Die Ernte von Industrieholz (inkl. Energieholz und nicht verwertetes Holz) ist zwar im Jahr 2012 mit 25,71 Mio. Fm deutlich um 5 % gesunken, dennoch war dies die drittgrößte Menge seit Beginn der Erfassung des Einschlags.
Der stärkste Rückgang war bei Fichte mit -12 % auf 8,02 Mio. Fm zu verzeichnen. Nachdem der Einschlag von Buche lediglich um gut 1 % zurückging, war 2012 das zweite Jahr in Folge, in dem mehr Buche als Fichte bereitgestellt wurde.
An Eiche wurde mit 1,43 Mio. Fm 6 % weniger auf den Markt gebracht.

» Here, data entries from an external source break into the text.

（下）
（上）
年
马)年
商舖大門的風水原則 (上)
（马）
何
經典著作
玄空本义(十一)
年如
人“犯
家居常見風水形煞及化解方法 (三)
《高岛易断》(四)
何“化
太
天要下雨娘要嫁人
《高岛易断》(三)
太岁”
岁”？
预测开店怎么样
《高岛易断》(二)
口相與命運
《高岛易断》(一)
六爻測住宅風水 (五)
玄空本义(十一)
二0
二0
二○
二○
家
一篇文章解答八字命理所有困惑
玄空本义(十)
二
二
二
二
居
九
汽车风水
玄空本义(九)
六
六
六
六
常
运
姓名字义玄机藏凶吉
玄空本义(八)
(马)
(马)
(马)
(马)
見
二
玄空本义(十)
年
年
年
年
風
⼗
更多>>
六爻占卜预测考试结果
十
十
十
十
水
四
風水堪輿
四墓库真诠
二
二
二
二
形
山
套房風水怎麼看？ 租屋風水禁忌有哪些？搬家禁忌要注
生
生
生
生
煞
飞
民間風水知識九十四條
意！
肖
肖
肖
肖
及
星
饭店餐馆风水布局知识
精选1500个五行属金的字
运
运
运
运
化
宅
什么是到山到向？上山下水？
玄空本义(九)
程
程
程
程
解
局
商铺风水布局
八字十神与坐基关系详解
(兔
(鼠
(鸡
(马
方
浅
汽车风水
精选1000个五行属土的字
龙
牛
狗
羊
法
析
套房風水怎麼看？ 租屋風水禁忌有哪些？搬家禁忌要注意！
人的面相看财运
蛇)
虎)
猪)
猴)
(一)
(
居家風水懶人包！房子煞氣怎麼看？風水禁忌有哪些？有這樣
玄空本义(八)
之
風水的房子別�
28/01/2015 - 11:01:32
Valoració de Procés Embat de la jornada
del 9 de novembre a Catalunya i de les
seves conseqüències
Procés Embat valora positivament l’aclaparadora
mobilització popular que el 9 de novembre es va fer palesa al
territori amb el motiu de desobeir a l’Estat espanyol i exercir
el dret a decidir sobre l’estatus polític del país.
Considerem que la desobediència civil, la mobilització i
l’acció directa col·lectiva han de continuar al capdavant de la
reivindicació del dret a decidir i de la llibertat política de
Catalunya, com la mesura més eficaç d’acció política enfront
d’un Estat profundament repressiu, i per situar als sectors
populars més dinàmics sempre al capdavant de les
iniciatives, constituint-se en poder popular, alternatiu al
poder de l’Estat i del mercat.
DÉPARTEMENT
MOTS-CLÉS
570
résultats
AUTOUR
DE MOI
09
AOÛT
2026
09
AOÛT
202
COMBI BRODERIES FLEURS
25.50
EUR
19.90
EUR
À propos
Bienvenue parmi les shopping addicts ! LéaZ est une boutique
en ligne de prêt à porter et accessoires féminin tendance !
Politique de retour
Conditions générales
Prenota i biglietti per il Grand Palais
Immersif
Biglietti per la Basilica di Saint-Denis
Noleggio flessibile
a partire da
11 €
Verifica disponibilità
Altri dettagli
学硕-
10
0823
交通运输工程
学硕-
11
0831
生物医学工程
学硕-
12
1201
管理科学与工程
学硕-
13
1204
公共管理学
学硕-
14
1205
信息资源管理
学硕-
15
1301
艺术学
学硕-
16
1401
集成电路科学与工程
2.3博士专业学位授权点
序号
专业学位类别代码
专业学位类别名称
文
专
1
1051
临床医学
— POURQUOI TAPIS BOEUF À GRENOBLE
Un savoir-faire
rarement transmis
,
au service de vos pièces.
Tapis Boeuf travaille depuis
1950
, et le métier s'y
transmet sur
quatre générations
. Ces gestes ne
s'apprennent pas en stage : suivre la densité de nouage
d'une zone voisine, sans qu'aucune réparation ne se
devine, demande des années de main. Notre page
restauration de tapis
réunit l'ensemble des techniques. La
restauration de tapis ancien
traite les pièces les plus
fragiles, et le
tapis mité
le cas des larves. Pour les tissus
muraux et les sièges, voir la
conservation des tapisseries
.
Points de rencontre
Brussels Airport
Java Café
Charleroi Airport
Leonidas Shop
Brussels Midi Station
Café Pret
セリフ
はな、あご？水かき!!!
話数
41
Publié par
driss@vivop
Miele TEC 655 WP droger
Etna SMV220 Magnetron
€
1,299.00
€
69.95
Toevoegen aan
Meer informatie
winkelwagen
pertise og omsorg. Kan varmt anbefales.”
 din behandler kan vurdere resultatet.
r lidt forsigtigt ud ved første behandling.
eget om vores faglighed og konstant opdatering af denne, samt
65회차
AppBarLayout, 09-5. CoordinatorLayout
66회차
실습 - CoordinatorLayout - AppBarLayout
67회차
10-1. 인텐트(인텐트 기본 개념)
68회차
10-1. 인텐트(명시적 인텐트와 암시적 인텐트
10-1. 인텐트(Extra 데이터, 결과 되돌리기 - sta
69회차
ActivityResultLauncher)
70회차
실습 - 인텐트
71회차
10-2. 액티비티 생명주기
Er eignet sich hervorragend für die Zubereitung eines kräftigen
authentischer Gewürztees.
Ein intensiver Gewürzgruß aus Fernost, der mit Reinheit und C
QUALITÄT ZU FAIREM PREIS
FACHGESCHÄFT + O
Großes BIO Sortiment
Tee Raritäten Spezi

Das Angebot an Kiefer reduzierte sich um fast 2 % auf 6,99 Mio. Fm.

Betrachtet man nur Industrieholz und nicht verwertetes Holz (also ohne Energieholz) so errechnet sich lediglich bei Fichte ein Minus von 12 % auf 5,01 Mio. Fm. Bei allen anderen Holzarten stieg der Einschlag mehr oder weniger deutlich. So lag das Plus bei Kiefer bei 4 %, bei Buche bei +6 % und bei Eiche sogar bei 8 %.